The history of the Jews in Lithuania spans the period from the 8th century to the present day. There is still a small community in that country, as well as an extensive Lithuanian Jewish diaspora in Israel, the United States and other countries. For more detail, see Lithuanian Jews.

As early as the 8th century Jews lived in parts of the Lithuanian territory. Beginning with that period they conducted trade between Russia, Lithuania, and the Baltic, especially Jomsborg (Vineta or Wollin, in Pomerania), and other cities on the Vistula, Oder, and Elbe.

The origin of the Jews of Lithuania has been the subject of much speculation. It is believed that they were made up of two distinct streams of Jewish immigration. The older and significantly smaller of the two entered the territory that would later become the Grand Duchy of Lithuania from the east. These early immigrants spoke Judeo-Slavic dialects which distinguished them from the later Jewish immigrants who entered the region from the Germanic lands.

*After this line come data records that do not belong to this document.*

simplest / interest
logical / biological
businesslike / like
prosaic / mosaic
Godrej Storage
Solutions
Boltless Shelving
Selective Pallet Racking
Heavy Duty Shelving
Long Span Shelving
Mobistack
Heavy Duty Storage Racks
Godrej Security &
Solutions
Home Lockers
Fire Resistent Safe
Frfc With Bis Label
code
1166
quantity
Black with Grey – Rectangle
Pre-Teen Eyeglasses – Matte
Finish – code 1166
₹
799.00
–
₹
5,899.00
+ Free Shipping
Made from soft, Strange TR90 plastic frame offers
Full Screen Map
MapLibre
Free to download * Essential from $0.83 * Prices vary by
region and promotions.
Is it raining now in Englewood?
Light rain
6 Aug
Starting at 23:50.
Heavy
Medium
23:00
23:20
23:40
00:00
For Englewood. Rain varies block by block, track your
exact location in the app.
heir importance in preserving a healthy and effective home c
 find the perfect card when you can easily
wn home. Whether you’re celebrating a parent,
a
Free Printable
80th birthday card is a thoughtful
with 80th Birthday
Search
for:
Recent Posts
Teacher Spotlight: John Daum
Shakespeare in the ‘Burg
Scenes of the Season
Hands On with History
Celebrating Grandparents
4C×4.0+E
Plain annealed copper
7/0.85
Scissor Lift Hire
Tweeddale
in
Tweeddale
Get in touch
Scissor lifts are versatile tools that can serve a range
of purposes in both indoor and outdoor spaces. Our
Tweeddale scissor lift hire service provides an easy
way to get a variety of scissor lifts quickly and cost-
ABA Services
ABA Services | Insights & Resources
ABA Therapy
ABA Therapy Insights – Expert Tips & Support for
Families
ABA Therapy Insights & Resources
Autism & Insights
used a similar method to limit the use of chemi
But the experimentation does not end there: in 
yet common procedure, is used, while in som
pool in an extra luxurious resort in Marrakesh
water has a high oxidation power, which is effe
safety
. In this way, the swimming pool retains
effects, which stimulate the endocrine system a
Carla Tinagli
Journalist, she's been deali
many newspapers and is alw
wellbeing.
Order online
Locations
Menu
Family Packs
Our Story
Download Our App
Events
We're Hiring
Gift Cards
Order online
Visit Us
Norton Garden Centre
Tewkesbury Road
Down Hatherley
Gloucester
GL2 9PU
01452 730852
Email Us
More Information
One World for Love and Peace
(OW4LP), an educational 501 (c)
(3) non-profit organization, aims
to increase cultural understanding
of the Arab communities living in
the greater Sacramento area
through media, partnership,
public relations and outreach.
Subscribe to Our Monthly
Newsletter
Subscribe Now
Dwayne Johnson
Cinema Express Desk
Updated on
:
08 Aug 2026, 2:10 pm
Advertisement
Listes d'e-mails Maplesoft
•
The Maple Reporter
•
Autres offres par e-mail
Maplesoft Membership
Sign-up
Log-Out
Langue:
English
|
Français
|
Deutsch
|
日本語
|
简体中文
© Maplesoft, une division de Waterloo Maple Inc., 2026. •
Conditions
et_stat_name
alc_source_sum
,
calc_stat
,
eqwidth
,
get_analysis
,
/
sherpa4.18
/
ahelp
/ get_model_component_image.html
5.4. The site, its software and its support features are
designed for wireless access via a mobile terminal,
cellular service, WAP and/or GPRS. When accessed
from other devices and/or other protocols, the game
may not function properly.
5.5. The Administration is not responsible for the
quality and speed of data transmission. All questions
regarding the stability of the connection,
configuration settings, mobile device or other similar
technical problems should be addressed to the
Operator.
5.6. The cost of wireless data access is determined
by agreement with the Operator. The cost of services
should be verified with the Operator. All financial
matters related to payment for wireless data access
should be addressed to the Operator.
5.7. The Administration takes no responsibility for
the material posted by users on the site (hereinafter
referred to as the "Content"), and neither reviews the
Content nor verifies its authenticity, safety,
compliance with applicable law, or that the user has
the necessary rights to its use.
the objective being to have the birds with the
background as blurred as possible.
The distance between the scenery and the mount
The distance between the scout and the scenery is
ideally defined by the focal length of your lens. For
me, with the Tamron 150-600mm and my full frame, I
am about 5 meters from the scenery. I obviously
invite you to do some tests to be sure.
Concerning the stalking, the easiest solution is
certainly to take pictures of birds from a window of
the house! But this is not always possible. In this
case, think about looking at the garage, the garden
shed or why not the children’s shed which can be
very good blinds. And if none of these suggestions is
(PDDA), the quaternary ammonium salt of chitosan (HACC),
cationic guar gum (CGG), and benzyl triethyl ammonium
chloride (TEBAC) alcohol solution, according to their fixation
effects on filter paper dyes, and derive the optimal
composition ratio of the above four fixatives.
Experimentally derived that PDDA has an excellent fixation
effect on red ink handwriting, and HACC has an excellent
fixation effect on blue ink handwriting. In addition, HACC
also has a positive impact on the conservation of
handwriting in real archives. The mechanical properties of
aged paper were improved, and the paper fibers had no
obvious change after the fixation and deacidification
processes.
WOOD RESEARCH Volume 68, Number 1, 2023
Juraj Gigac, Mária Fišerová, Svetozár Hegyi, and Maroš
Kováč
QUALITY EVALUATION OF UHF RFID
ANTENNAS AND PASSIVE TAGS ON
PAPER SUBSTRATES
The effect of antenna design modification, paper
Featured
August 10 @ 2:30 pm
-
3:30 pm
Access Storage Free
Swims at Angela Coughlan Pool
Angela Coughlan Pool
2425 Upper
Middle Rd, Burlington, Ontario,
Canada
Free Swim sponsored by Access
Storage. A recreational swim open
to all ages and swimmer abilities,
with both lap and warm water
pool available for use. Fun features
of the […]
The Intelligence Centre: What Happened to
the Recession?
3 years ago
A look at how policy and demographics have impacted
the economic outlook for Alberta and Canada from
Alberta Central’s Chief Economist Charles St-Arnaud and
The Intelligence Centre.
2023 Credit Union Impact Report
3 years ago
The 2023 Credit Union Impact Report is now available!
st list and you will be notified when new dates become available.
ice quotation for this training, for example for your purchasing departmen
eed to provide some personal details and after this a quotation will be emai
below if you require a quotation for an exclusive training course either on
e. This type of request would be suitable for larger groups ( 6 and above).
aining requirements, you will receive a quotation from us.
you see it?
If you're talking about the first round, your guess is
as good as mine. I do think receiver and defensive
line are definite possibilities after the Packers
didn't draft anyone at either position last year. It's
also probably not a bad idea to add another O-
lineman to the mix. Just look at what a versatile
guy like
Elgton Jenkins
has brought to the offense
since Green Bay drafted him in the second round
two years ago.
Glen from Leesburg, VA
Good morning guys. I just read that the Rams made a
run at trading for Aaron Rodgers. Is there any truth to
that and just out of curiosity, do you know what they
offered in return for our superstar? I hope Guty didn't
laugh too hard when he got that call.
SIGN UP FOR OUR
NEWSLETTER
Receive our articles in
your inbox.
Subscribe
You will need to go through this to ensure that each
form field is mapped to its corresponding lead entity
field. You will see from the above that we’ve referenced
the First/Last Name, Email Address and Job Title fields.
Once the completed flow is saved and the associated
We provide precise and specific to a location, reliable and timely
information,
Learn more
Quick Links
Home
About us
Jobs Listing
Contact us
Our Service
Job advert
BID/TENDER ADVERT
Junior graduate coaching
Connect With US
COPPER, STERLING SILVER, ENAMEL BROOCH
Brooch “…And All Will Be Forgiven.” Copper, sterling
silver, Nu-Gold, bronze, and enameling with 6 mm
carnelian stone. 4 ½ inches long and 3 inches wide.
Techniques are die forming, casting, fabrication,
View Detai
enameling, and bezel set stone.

While the origin of these eastern Jews is not certain, historical evidence places Jewish refugees from Babylonia, Palestine, the Byzantine Empire and other Jewish refugees and settlers in the lands between the Baltic and Black Seas that would become part of the Grand Duchy of Lithuania. The later and much larger stream of immigration originated in the 12th century and received an impetus from the persecution of the German Jews by the Crusaders. The traditional language of the vast majority of Jews of Lithuania, Yiddish, is based largely upon the Medieval German spoken by the western Germanic Jewish immigrants.

The peculiar conditions that prevailed in Lithuania compelled the first Jewish settlers to adopt a different mode of life from that followed by their western co-religionists. In the Lithuania of that day there were no cities in the western sense of the word, no Magdeburg Rights or close guilds.

With the campaign of Gediminas and his subjugation of Kiev and Volhynia (1320–1321) the Jewish inhabitants of these territories were induced to spread throughout the northern provinces of the Grand Duchy of Lithuania. The probable importance of the southern Jews in the development of Lithuania is indicated by their numerical prominence in Volhynia in the 13th century. According to an annalist who describes the funeral of the grand duke Vladimir Vasilkovich in the city of Vladimir (Volhynia), "the Jews wept at his funeral as at the fall of Jerusalem, or when being led into the Babylonian captivity." This sympathy and the record thereof would seem to indicate that long before the event in question the Jews had enjoyed considerable prosperity and influence, and this gave them a certain standing under the new régime. They took an active part in the development of the new cities under the tolerant rule of Gediminas.